Dairy Hollow House was a country inn and restaurant in the Ozark mountain community of Eureka Springs, Arkansas. Once described as "A kind of Algonquin Round Table of the Ozarks" by The Washington Post, it was co-created by the writer Crescent Dragonwagon and her late husband, the historic preservationist and writer Ned Shank (1956–2000). It was the first such adaptive reuse of an historic property for tourism purposes in the town, which is itself a National Register of Historic Places District. It was also one of the first two bed-and-breakfast inns in the state of Arkansas.

During its eighteen years in business, Dairy Hollow House was named an "Inn of the Year" by both Condé Nast Traveler and USA Today, and was a New York Times "Correspondent's Choice". It was covered in Gourmet, Bon Appetit, Self, The Wall Street Journal, and countless regional publications. CNN filmed a segment of its now-defunct show "On the Menu" there, and ABC's Good Morning America also featured the inn.

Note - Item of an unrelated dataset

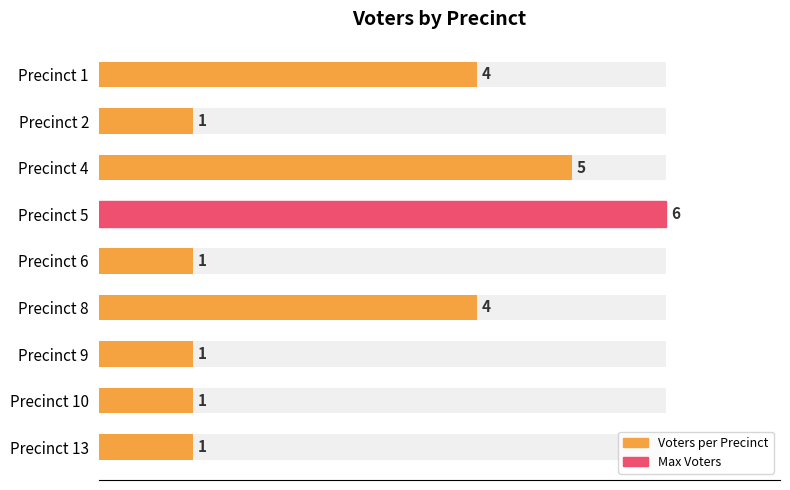

Count the number of values greater than 1.

4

Dairy Hollow House opened its doors in 1980 in a small Ozark-vernacular style farmhouse (the Farmhouse), and expanded onto adjacent property in 1986 with the purchase of the more centrally located Main House, at 515 Spring Street, in 1986. Two years later, a full-service restaurant was added to the Main House. In all, Dairy Hollow House served more than 11,000 lodging guests, between the time it opened, and December 1998, when it closed. Notable guests over the years included Bill Clinton, Hillary Clinton (who gave a talk at a fund-raiser for the Arkansas Literacy Council in the restaurant in 1989), feminist Betty Friedan, writers Bobbie Ann Mason, Dee Brown, and Lucian Truscott IV, Helen Walton, widow of Walmart founder Sam Walton, musicians Andy Williams and John P. Hammond, and actress Mercedes McCambridge. Dragonwagon's parents, the writers Maurice Zolotow, a noted Hollywood biographer, and Charlotte Zolotow, a children's book writer and editor, were also regular guests.

The majority of the inn's guests visited from relatively nearby cities: Tulsa, Oklahoma; Dallas, Texas; Little Rock, Arkansas; Springfield, Missouri; and Kansas City, Kansas. Southern Living described Ned Shank as "a fairy godmother, bearded and beaming, brimming with good cheer."

Dragonwagon, who served as executive chef at the restaurant, was called "the Alice Waters of the Ozarks" by The Christian Science Monitor, and was among the first so-called "New American" restaurant chefs nationally, and certainly the first regionally, to voice the preference for fresh, seasonal, local foods, and to work with local farmers. She called her style of cooking Nouveau'Zarks", and wrote about it in The Dairy Hollow House Cookbook (1986) and Dairy Hollow House Soup & Bread: A Country Inn Cookbook (1992). The latter was nominated for both the James Beard and International Association of Culinary Professionals Awards. And in 1993, Dragonwagon and Shank prepared and served brunch for 1200 people at the first presidential inauguration of Bill Clinton, in Washington, DC. The event was held at the historic Decatur House.

== The Writers' Colony at Dairy Hollow ==
In 1998, Shank and Dragonwagon began the process of dissolving the inn, to create a non-profit organization called the Writers' Colony at Dairy Hollow. Shank died in late 2000. Though Dragonwagon no longer lives in the area and has frequently told media that her "only connection with it is historical", the organization continues, in altered form.